### What you need to do
Tally the lines in the rows below that contain the string "szkoły", with case counting. Reply with the number alone.

(Transcribed page text)
= = =

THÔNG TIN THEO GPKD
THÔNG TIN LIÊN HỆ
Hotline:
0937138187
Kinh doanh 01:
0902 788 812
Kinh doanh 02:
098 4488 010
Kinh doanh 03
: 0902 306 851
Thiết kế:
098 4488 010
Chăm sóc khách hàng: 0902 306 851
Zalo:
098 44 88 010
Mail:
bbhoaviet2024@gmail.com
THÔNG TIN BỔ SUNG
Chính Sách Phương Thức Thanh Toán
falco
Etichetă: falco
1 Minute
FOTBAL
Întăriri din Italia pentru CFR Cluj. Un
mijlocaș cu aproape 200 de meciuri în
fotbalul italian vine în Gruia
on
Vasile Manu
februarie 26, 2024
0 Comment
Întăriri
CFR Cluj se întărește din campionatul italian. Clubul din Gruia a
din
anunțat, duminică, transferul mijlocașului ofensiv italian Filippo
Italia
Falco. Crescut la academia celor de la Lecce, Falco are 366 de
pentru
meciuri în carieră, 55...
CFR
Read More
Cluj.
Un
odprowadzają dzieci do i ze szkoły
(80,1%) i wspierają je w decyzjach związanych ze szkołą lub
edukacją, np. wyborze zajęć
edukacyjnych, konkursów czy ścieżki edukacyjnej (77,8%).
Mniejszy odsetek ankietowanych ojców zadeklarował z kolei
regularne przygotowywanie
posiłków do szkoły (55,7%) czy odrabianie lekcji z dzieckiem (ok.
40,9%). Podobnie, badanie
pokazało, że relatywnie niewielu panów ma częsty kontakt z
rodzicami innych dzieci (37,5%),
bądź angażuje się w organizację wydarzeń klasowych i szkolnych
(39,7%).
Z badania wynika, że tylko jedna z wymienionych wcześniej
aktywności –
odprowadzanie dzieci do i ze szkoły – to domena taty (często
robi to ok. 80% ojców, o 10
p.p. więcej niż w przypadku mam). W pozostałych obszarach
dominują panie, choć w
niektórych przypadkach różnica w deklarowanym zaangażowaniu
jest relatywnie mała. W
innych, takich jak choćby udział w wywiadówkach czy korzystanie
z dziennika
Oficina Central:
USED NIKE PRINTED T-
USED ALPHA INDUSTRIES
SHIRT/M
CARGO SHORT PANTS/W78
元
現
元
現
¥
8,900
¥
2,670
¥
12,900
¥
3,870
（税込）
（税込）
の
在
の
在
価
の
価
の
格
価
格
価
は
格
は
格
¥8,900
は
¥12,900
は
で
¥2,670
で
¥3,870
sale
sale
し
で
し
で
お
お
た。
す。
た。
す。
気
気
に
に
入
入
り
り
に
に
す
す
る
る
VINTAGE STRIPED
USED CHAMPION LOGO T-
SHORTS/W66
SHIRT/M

= = =

### Written answer
3